Belinelli and Koufos are solid signings to bolster the paper-mache bench support of last season. And the obvious make-or-break player is Rondo, who is committed only to next season for $9.5 million, a price that would have seemed like a steal only a year ago.
Rondo is notorious for clashing with coaches who try to command him too much, for the simple reason he thinks he knows better than they do. But, the Kings were the only team to even meet with the ornery point guard after his "Real World"-esque exit from the Dallas Mavericks last season.
If Rondo pouts, rages or mails it in, this will be the last contract he ever signs in America. He has plenty of incentive to be the player that shamelessly draped himself over Lebron James to gain even the slightest advantage.
Whether or not Rondo actually can play at the level that made him an All-Star and a post-season dynamo is another question, but his effort and engagement is the deciding factor between the Kings sniffing the forgotten scent of a playoff slot or sinking back into the soiled couch in the cellar of the Pacific Division.
It's an understatement to say Divac took some risks this offseason. But, his moves took balls big enough for a wheelbarrow, a radical departure from the Maloof family era.
When the economy crashed, the Maloofs treated the Kings like an ATM, drafting marketing dreams and signing underwhelming free agents who were sold to fans as saviors.
This is the team that gave Chuck Hayes $22 million and made him captain of the team after he failed his physical.
For nearly a decade, the Kings weren't only bad, but they were also hopeless. They didn't have enough talent, and they didn't have owners willing to spend to get that talent.
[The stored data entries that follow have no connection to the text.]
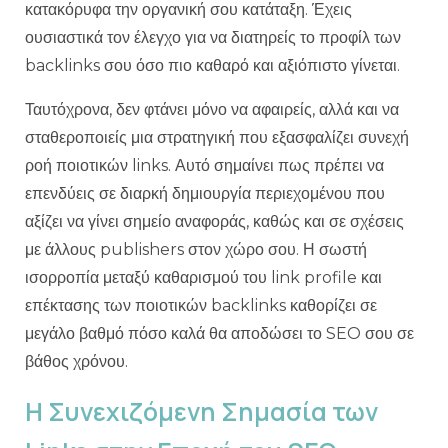
κατακόρυφα την οργανική σου κατάταξη. Έχεις
ουσιαστικά τον έλεγχο για να διατηρείς το προφίλ των
backlinks σου όσο πιο καθαρό και αξιόπιστο γίνεται.
Ταυτόχρονα, δεν φτάνει μόνο να αφαιρείς, αλλά και να
σταθεροποιείς μια στρατηγική που εξασφαλίζει συνεχή
ροή ποιοτικών links. Αυτό σημαίνει πως πρέπει να
επενδύεις σε διαρκή δημιουργία περιεχομένου που
αξίζει να γίνει σημείο αναφοράς, καθώς και σε σχέσεις
με άλλους publishers στον χώρο σου. Η σωστή
ισορροπία μεταξύ καθαρισμού του link profile και
επέκτασης των ποιοτικών backlinks καθορίζει σε
μεγάλο βαθμό πόσο καλά θα αποδώσει το SEO σου σε
βάθος χρόνου.
Η Συνεχιζόμενη Σημασία των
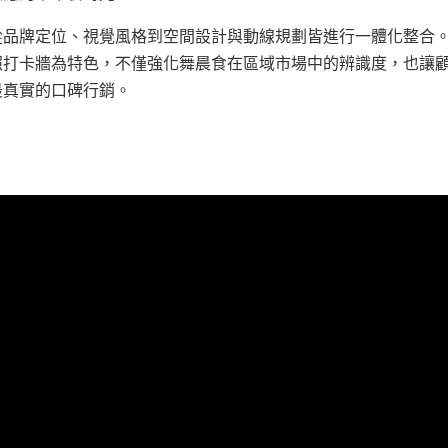
從品牌定位、視覺風格到空間設計與動線規劃皆進行一體化整合
照打卡牆為特色，不僅強化舞晨食在區域市場中的辨識度，也讓
最真實的口碑行銷。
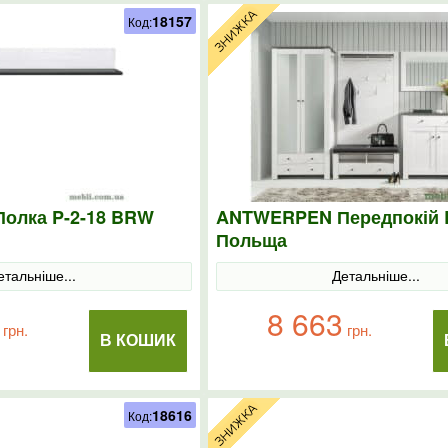
18157
Код:
олка P-2-18 BRW
ANTWERPEN Передпокій
Польща
етальніше...
Детальніше...
8 663
грн.
грн.
В КОШИК
18616
Код:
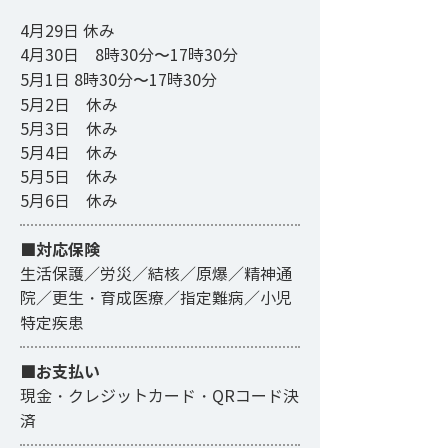
4月29日 休み
4月30日 8時30分〜17時30分
5月1日 8時30分〜17時30分
5月2日 休み
5月3日 休み
5月4日 休み
5月5日 休み
5月6日 休み
■対応保険
生活保護／労災／結核／原爆／精神通
院／更生・育成医療／指定難病／小児
特定疾患
■お支払い
現金・クレジットカード・QRコード決
済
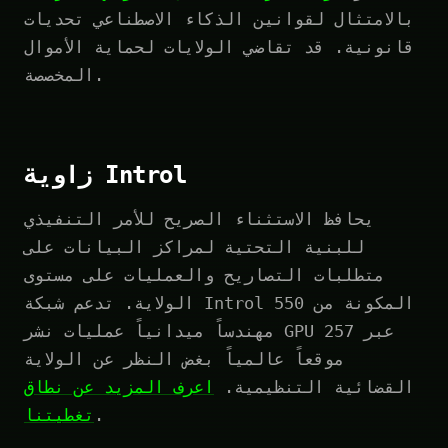
بالامتثال لقوانين الذكاء الاصطناعي تحديات
قانونية. قد تقاضي الولايات لحماية الأموال
المخصصة.
زاوية Introl
يحافظ الاستثناء الصريح للأمر التنفيذي
للبنية التحتية لمراكز البيانات على
متطلبات التصاريح والعمليات على مستوى
الولاية. تدعم شبكة Introl المكونة من 550
مهندساً ميدانياً عمليات نشر GPU عبر 257
موقعاً عالمياً بغض النظر عن الولاية
القضائية التنظيمية.
اعرف المزيد عن نطاق
.
تغطيتنا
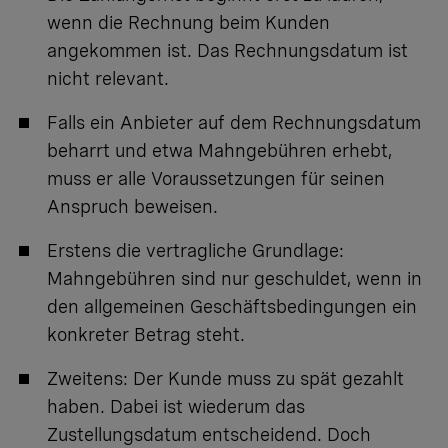
wenn die Rechnung beim Kunden
angekommen ist. Das Rechnungsdatum ist
nicht relevant.
Falls ein Anbieter auf dem Rechnungsdatum
beharrt und etwa Mahngebühren erhebt,
muss er alle Voraussetzungen für seinen
Anspruch beweisen.
Erstens die vertragliche Grundlage:
Mahngebühren sind nur geschuldet, wenn in
den allgemeinen Geschäftsbedingungen ein
konkreter Betrag steht.
Zweitens: Der Kunde muss zu spät gezahlt
haben. Dabei ist wiederum das
Zustellungsdatum entscheidend. Doch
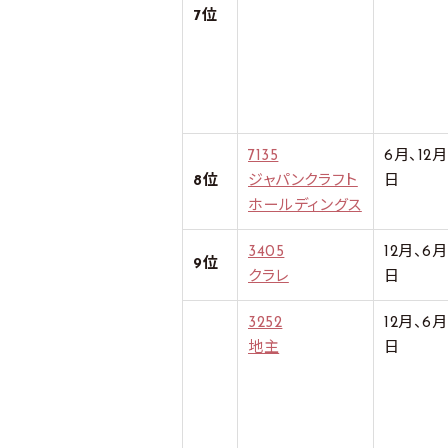
7位
7135
6月、12
8位
ジャパンクラフト
日
ホールディングス
3405
12月、6
9位
クラレ
日
3252
12月、6
地主
日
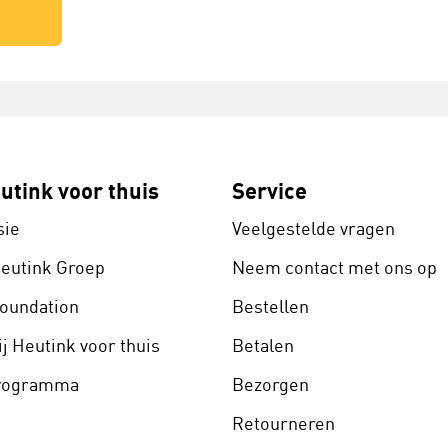
utink voor thuis
Service
sie
Veelgestelde vragen
Heutink Groep
Neem contact met ons op
Foundation
Bestellen
j Heutink voor thuis
Betalen
programma
Bezorgen
Retourneren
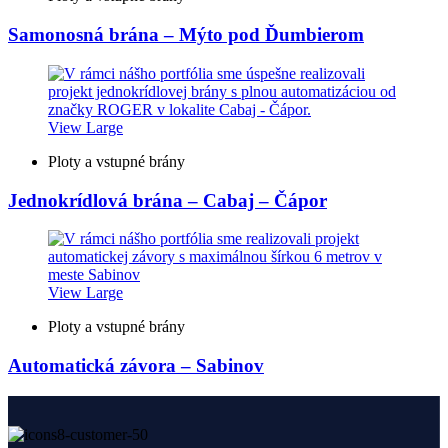
Samonosná brána – Mýto pod Ďumbierom
View Large
Ploty a vstupné brány
Jednokrídlová brána – Cabaj – Čápor
View Large
Ploty a vstupné brány
Automatická závora – Sabinov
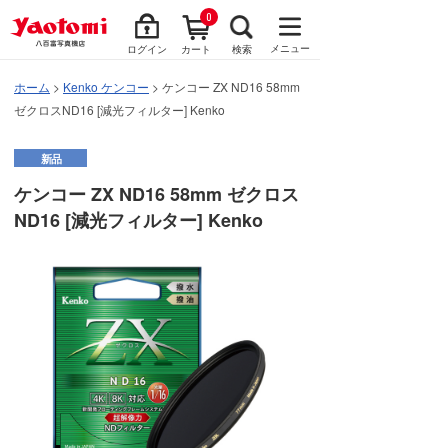
0
メニュー
ログイン
カート
検索
ホーム
>
Kenko ケンコー
> ケンコー ZX ND16 58mm
ゼクロスND16 [減光フィルター] Kenko
新品
ケンコー ZX ND16 58mm ゼクロス
ND16 [減光フィルター] Kenko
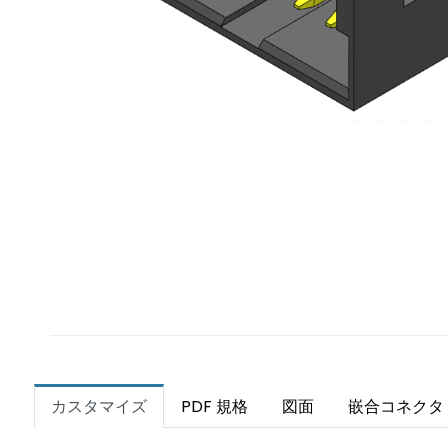
カスタマイズ
PDF 規格
図面
嵌合コネクタ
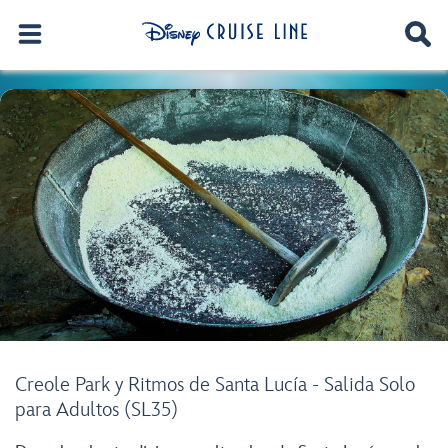
Creole Park y Ritmos de Santa Lucía - Salida Solo
para Adultos (SL35)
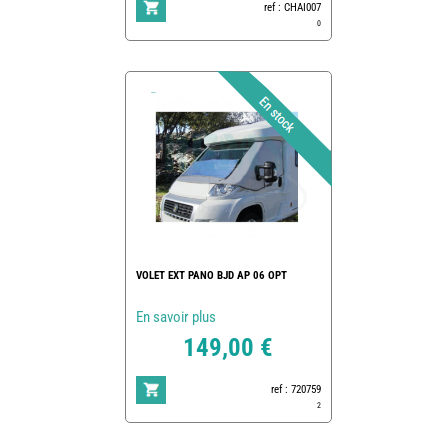
ref : CHAI007
0
VOLET EXT PANO BJD AP 06 OPT
En savoir plus
149,00 €
ref : 720759
2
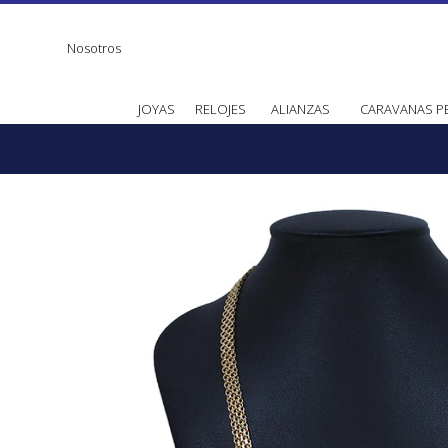
Nosotros
JOYAS
RELOJES
ALIANZAS
CARAVANAS P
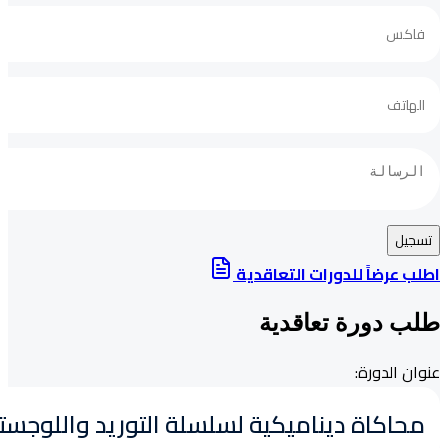
تسجيل
اطلب عرضاً للدورات التعاقدية
طلب دورة تعاقدية
الدورة:
عنوان الدورة:
عنوان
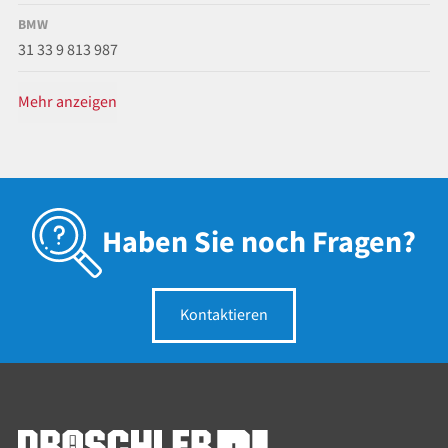
BMW
31 33 9 813 987
Mehr anzeigen
Haben Sie noch Fragen?
Kontaktieren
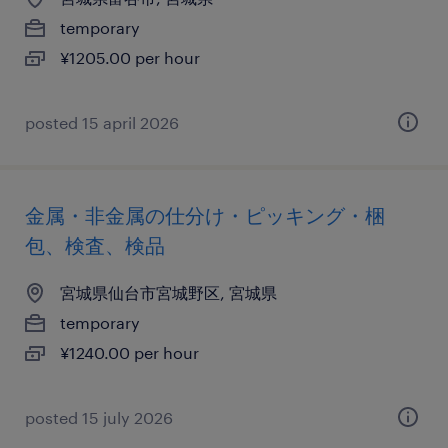
temporary
¥1205.00 per hour
posted 15 april 2026
金属・非金属の仕分け・ピッキング・梱
包、検査、検品
宮城県仙台市宮城野区, 宮城県
temporary
¥1240.00 per hour
posted 15 july 2026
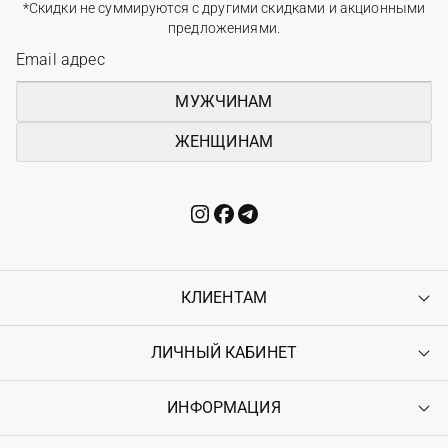
*Скидки не суммируются с другими скидками и акционными
предложениями.
МУЖЧИНАМ
ЖЕНЩИНАМ
КЛИЕНТАМ
ЛИЧНЫЙ КАБИНЕТ
Контакты
Доставка
Оплата
ИНФОРМАЦИЯ
Войти
Возврат
Регистрация
Гарантия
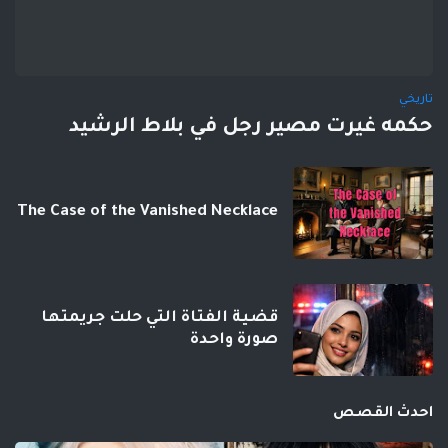
تاريخي
حكمه غيرت مصير رجل في بلاط الرشيد
The Case of the Vanished Necklace
قضية الفتاة التي حلت جريمتها
صورة واحدة
احدث القصص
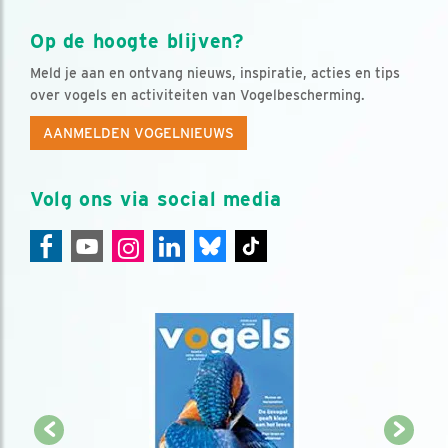
Op de hoogte blijven?
Meld je aan en ontvang nieuws, inspiratie, acties en tips
over vogels en activiteiten van Vogelbescherming.
AANMELDEN VOGELNIEUWS
Volg ons via social media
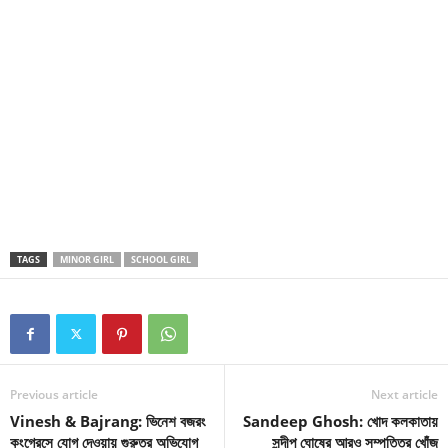
TAGS
MINOR GIRL
SCHOOL GIRL
Previous article
Next article
Vinesh & Bajrang: ভিনেশ বজরং
Sandeep Ghosh: খোদ কলকাতায়
কংগ্রেসে যোগ দেওয়ায় গুরুতর অভিযোগ
সন্দীপ ঘোষের আরও সম্পত্তির খোঁজ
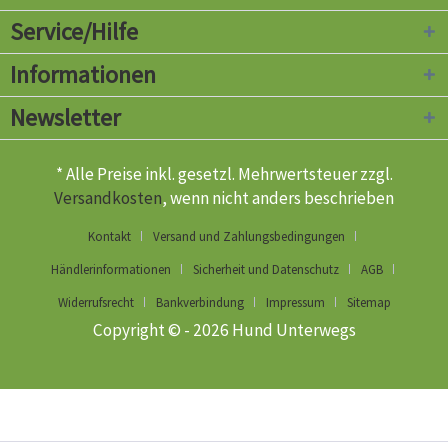
Service/Hilfe
Informationen
Newsletter
* Alle Preise inkl. gesetzl. Mehrwertsteuer zzgl.
Versandkosten
, wenn nicht anders beschrieben
Kontakt
Versand und Zahlungsbedingungen
Händlerinformationen
Sicherheit und Datenschutz
AGB
Widerrufsrecht
Bankverbindung
Impressum
Sitemap
Copyright © - 2026 Hund Unterwegs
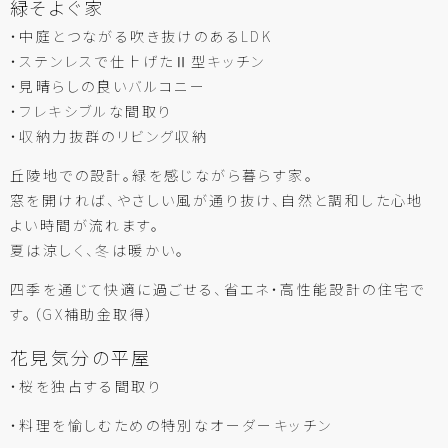
緑そよぐ家
・中庭とつながる吹き抜けのあるLDK
・ステンレスで仕上げたⅡ型キッチン
・見晴らしの良いバルコニー
・フレキシブルな間取り
・収納力抜群のリビング収納
丘陵地での設計。緑を感じながら暮らす家。
窓を開ければ、やさしい風が通り抜け、自然と調和した心地
よい時間が流れます。
夏は涼しく、冬は暖かい。
四季を通じて快適に過ごせる、省エネ・高性能設計の住宅で
す。（GX補助金取得）
花見気分の平屋
・桜を独占する間取り
・料理を愉しむための特別なオーダーキッチン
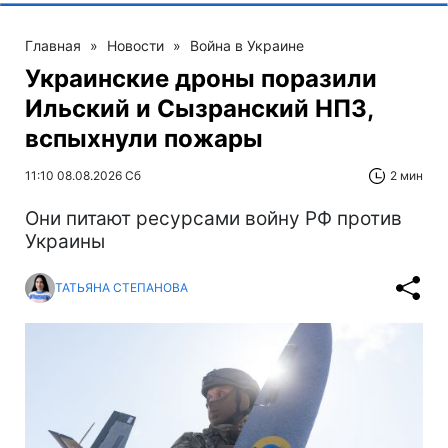
Главная
»
Новости
»
Война в Украине
Украинские дроны поразили
Ильский и Сызранский НПЗ,
вспыхнули пожары
11:10 08.08.2026 Сб
2 мин
Они питают ресурсами войну РФ против
Украины
ТАТЬЯНА СТЕПАНОВА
A fan couldn't even have delusions of competing at the highest level.
This season, they swapped two proven duds and a potential dud for a former star who helped lead a team to a championship and two players who have shown game-changing skills for extended periods of their career.
The path to those signings spat in the face of free agency history, but the result is an undeniably more talented team than a year ago.
The Kings are a hot mess. Their scheme could implode three days into next season. Rondo and Karl might stop speaking after a game of Connect Four.
Demarcus might rip the padding off the stanchions and wallop Gay after his third fallaway clank of the game. Ranadivé might demand they start playing 4-on-5 to allow a cherry picker. A meteor might decimate construction of the new arena.
But right now, on paper, the Kings don't look terrible. They have a young, imposing front court, a rangy, versatile fleet of wings and two starting-caliber point guards. Heck, Gay is drunk Snapchatting at clubs with Josh Smith.
If J Smoove got added to the already-simmering melting pot of stubborn stars, the Kings would become everyone's League Pass guilty pleasure.
At worst, they'll be the most entertaining medley of mismatched talent in the league, and at best, they'll be a potential dark horse for the playoffs if everything breaks their way. And that's a massive "if."
I fully expect the shaky scaffolding to collapse. I have to. It's the Sacramento Kings. Rooting for this team has been an exercise in humiliation for the entirety of my formative years.
And yet, I can't help but feel a little different. Instead of unabashedly trying to squeeze every penny out of this franchise, the powers are putting loads of house money on purple and black and hoping the uncaring NBA roulette finally stops in our favor.
Ultimately, they didn't have a choice. Cousins is the only superstar who will be stopping in Sacramento for the foreseeable future. They have to make this a desirable home for him, lest they squander their only shot at championship contention. They have no time to waste, and these risks were necessary.
It may not work, but a long shot is better than no shot.